* TASK STATEMENT: In the mapping walkthrough below, rewrite the paragraph that begins "The most interesting part was" as a short bulleted list that keeps its main facts.

* SUPPLIED TEXT:
On the map produced, all places had the same default marker, and this was changed by going from uniform style to “Style by data column: Commodity.” This option gave each type of commodity its own color, with the ability to customize the colors and icons further.

Next, I added a new layer by clicking new layer and changed the base map to satellite by selecting that option at the bottom of the editing panel.

Then to practice putting place markers, in, I used the place marker tool to place some markers. Similarly, I used the tool next to this to draw some polygons around a couple of lakes and to highlight a road that runs between them. All of these markers, lines, and polygons were added to the new “Layer 2” as seen in the side panel.

The second part of the lesson uses Google Earth. After downloading and exploring how it works, the first steps of the lesson were to look at the Rumsey Historical maps by selecting them to appear in the layers pane. This brought up icons where there were historical maps ready to be overlaid. For an example, this 1815 map of Quebec City and the surroundings.

The next part involved importing a saved map, and for this I used the map that I had just been working on as the example St. Lawrence Seaway map wasn’t currently compatible. This was as simple as opening the saved KMZ file.

Next was drawing a polygon of Lake St. Clair, which worked much as in the Google Maps.

The most interesting part was to overlay a historical map onto the satellite images. For this I found an 1886 map of Duluth, MN. To input it, I selected the overlay button and browsed to find the right JPEG image. Then came adjusting of the map to align with the satellite imagery.

* INFORMATION SHOWN:
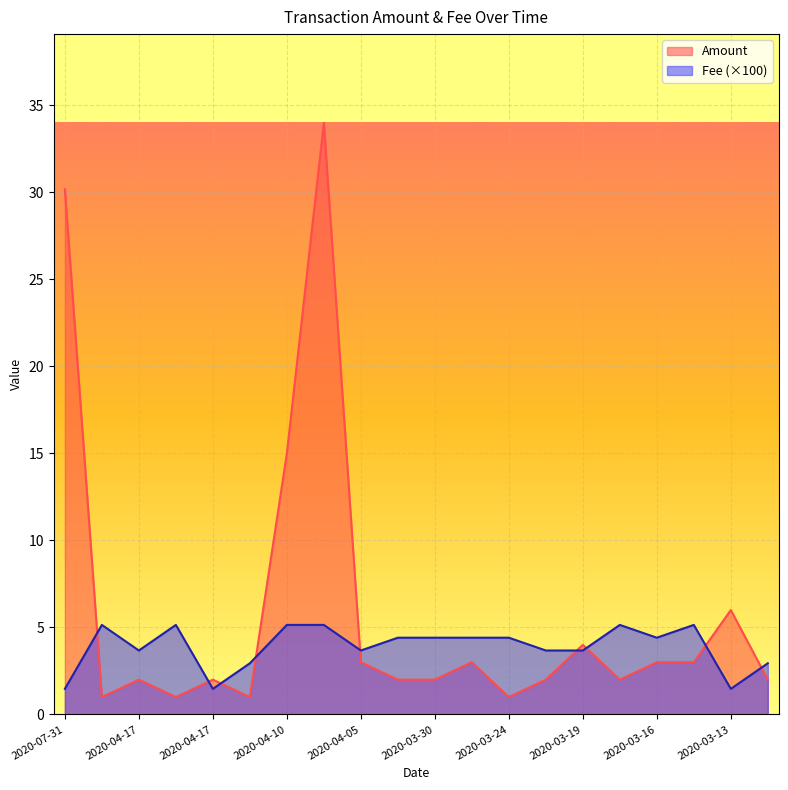

How many lines are shown in the chart?

2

* REPLY:
- The most interesting part was overlaying a historical map onto the satellite images.
- The map used was an 1886 map of Duluth, MN.
- To input it, the overlay button was selected and the correct JPEG image was found by browsing.
- The map was then adjusted to align with the satellite imagery.